И я помню, уже в тот раз, уже тогда я услышал, как в расходящейся толпе кто-то кого-то спросил:
- Какого дьявола трактирщик позволяет себе такое говорить? Wie kann ег sich’s leisten? Wenn die deutschen Stadtbiirger das Maul halten?!
И в ответ кто-то пробурчал:
- Откуда мне знать? Одни говорят: просто дерзок на язык. А другие - что в Таллине у него рука есть…
После этого жуткого зрелища толпа в большинстве своем неодобрительно сопящих людей стала расходиться. В трактир пошли немногие. Но я был среди них. Ибо мое любопытство к тому, что здесь происходило, вначале мучило меня сильнее, чем потом, когда я пообвык. Хотя, наверно, это было, скорее, любопытство виноватого, как я уже признался. Но в то утро в трактире Розенмарка оно получило и новое направление.
Трактир Розенмарка - вытянутая в длину постройка на углу улиц Длинной и Дубильщиков, правым торцом обращенная в сторону Кишки, а фасадом с четырьмя толстыми деревянными колоннами и застекленной дверью - к церкви. Сейчас в дверных стеклах мутно отражалась расходящаяся толпа зрителей.
Я заказал кварту настоянной на рябине водки: только сейчас я почувствовал, что от охватившей меня при виде всего оторопи я покрылся потом и теперь меня знобило.

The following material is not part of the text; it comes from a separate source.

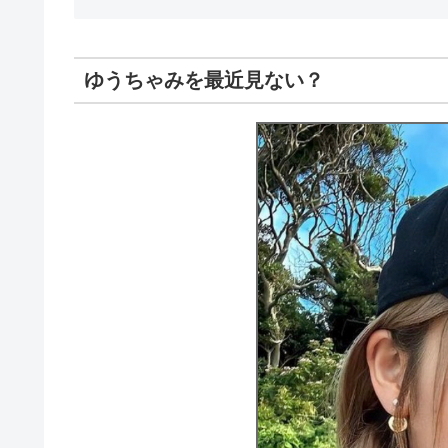
ゆうちゃみを最近見ない？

Но тут же меня бросило в жар. Потому что не успел я со своей рябиновой водкой сесть неподалеку от прилавка - трактирщик был уже на своем месте по другую сторону прилавка, - как вместе с другими, но как бы отдельно, держась особняком, в дверь вошло пять-шесть человек, и я понял: они родственники избитых, пришли по приглашению трактирщика, чтобы получить зелье для своих близких, - две пожилые женщины, двое юношей с пушком на губах, кто-то еще и - эта девушка. Я заметил ее уже на рыночной площади до начала экзекуции. Насколько это возможно в такую минуту. И мне даже показалось, что и она бросила на меня взгляд - то ли любопытный, то ли отчужденный, уж не знаю. И то и другое можно понять. Любопытный - поскольку я был новым человеком в этом маленьком местечке. Отчужденный - ведь она могла слышать, что для горожан я сомнительная личность, ибо я - с мызы.
На ней был черный овчинный полушубок, но летний воскресный белый платок на голове. Из-под него выбивались волосы цвета ржи, вполне обычные для деревенской девушки, и лицо у нее тоже совсем обычное лицо деревенской девушки (хотя сейчас она стояла здесь потому, что отец хотел сделать из нее городскую барышню…) - прямые, при светлых волосах неожиданно темные брови, несколько исподлобья глядящие глаза, я только не разобрал, какого цвета, и сочный яркий рот. Она сказала трактирщику:
- Моему отцу тоже бесплатную кварту. А за деньги - вторую. И штоф, обещанный для избитых в баню, - дай тоже мне.